#### TASK INPUTS:
=== Begin Enclosure ===

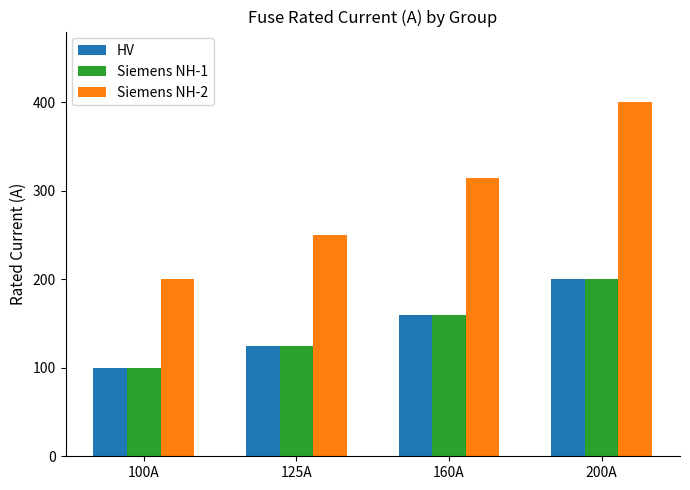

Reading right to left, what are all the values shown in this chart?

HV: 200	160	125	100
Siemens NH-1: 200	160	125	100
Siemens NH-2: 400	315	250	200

=== End Enclosure ===
=== Begin Enclosure ===

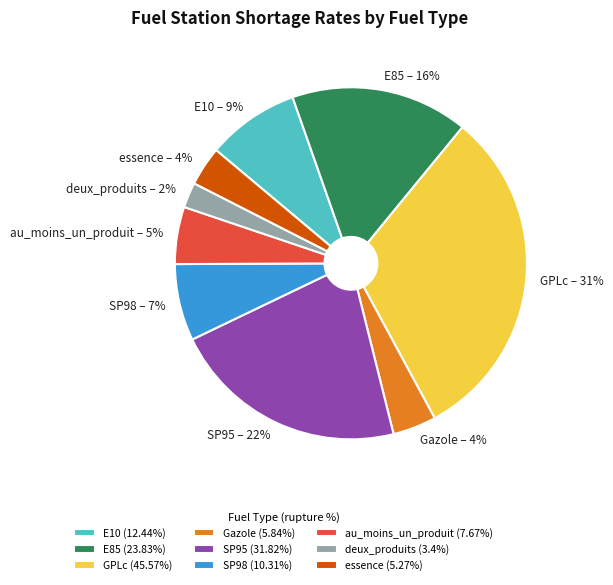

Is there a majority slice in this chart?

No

=== End Enclosure ===

#### GOAL OF THE EXERCISE:
Copy each line above that contains the string "chart", treating uppercase and lowercase as different.

#### EXERCISE SOLUTION:
Reading right to left, what are all the values shown in this chart?
Is there a majority slice in this chart?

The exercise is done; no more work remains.